One of the challenges we have with BYOD or bring your own device is that some of the data on the device is the personal user’s data. And the other data on the device may be sensitive company information. How do you keep all of that information separate? And perhaps more importantly, how do you separate those out if you ever need to return that device for personal use?

One way to manage this is through containerization. In this context, containerization means that we’re creating separate areas or partitions on the mobile device where we can keep private information in one partition and company information in another. This is different than the containerization that you might see for application deployment.

So we’re not referring to kubernetes or any of these application deployment systems. This type of containerization is referring to mobile device stored segmentation. You can think of this as splitting the device into two pieces, where one part of the device contains corporate information and the other part of the device contains your personal information.

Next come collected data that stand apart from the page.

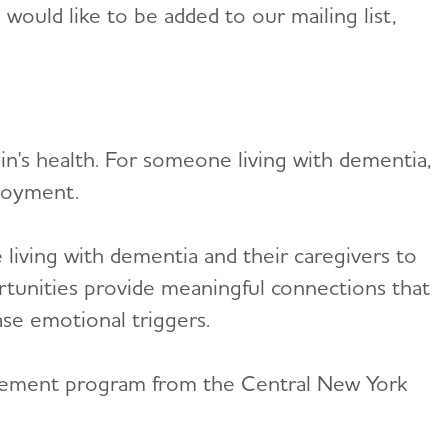
ould like to be added to our mailing list,
in's health. For someone living with dementia,
joyment.
living with dementia and their caregivers to
rtunities provide meaningful connections that
ase emotional triggers.
agement program from the Central New York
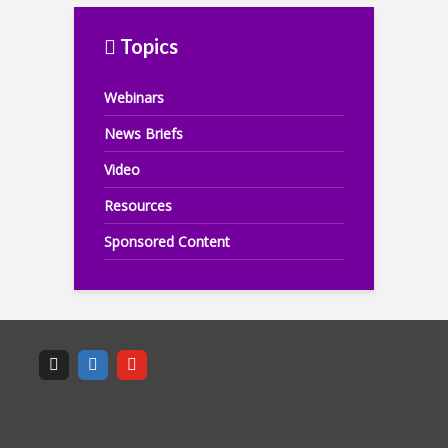
Topics
Webinars
News Briefs
Video
Resources
Sponsored Content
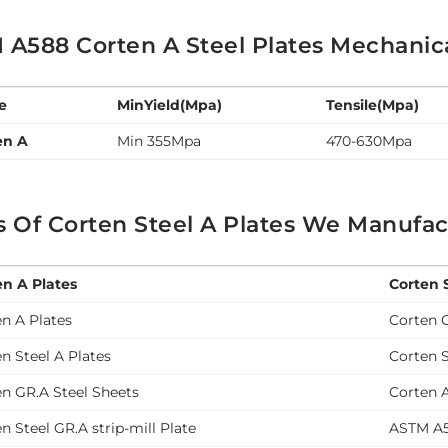
A588 Corten A Steel Plates Mechanical
e
MinYield(Mpa)
Tensile(Mpa)
en A
Min 355Mpa
470-630Mpa
 Of Corten Steel A Plates We Manufac
en A Plates
Corten 
n A Plates
Corten 
n Steel A Plates
Corten S
n GR.A Steel Sheets
Corten A
n Steel GR.A strip-mill Plate
ASTM A5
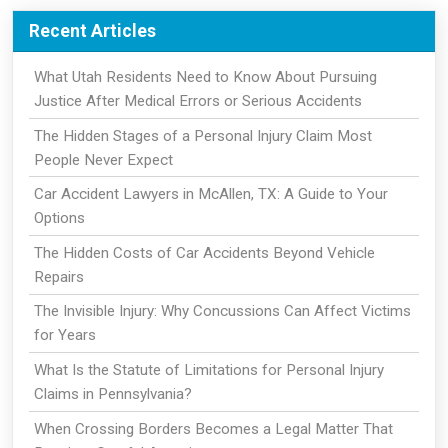
Recent Articles
What Utah Residents Need to Know About Pursuing
Justice After Medical Errors or Serious Accidents
The Hidden Stages of a Personal Injury Claim Most
People Never Expect
Car Accident Lawyers in McAllen, TX: A Guide to Your
Options
The Hidden Costs of Car Accidents Beyond Vehicle
Repairs
The Invisible Injury: Why Concussions Can Affect Victims
for Years
What Is the Statute of Limitations for Personal Injury
Claims in Pennsylvania?
When Crossing Borders Becomes a Legal Matter That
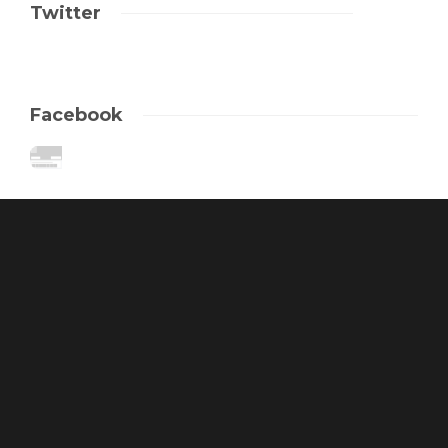
Twitter
Facebook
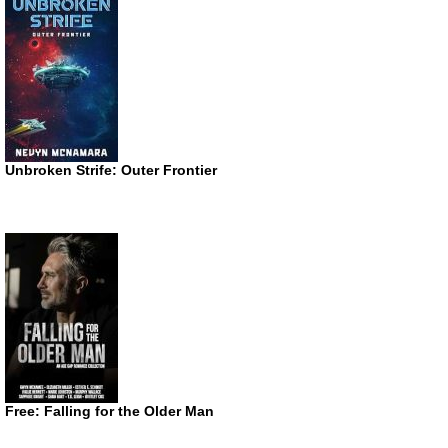
Unbroken Strife: Outer Frontier
Free: Falling for the Older Man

This is especially important during the off boarding process, where you want to be sure the company information is deleted, but you don’t want any of your personal information to be removed from your private phone. The MDM administrator can click a button and remove all of the company information from the company container, but leave all of your private information intact. So you’ll still have your videos, your music, your emails, your pictures. But all of that corporate data is no longer on your personal device.

It seems almost standard these days that when we deploy a mobile device that we also ensure that all of the data stored on that device is encrypted. We do that by using full device encryption or FDE. Some mobile devices give you an option as to how you would like to implement that full device encryption. It can be, for example, a strongest setting, a stronger, or a strong.

There may be trade offs with this regarding the amount of CPU battery and time that it takes to be able to store and retrieve this encrypted information. Some of these encryption methods can use quite a bit of CPU cycles, which also means it’s going to use a lot of your battery time on this device. By having some of these options available, we can customize how strong we would like the encryption to be and balance that with how much battery life we’d like to have from these devices.

Similar to our desktop and laptop encryption, we have to make sure that we always have the decryption key for our mobile devices as well. If we lose that key, there’s no recovery of the data that we’d previously stored in this encrypted form. It’s very common that that key is backed up on the Mobile Device Manager, in case you need to now use a different piece of hardware, log in with different credentials, and be able to recover all of that encrypted data.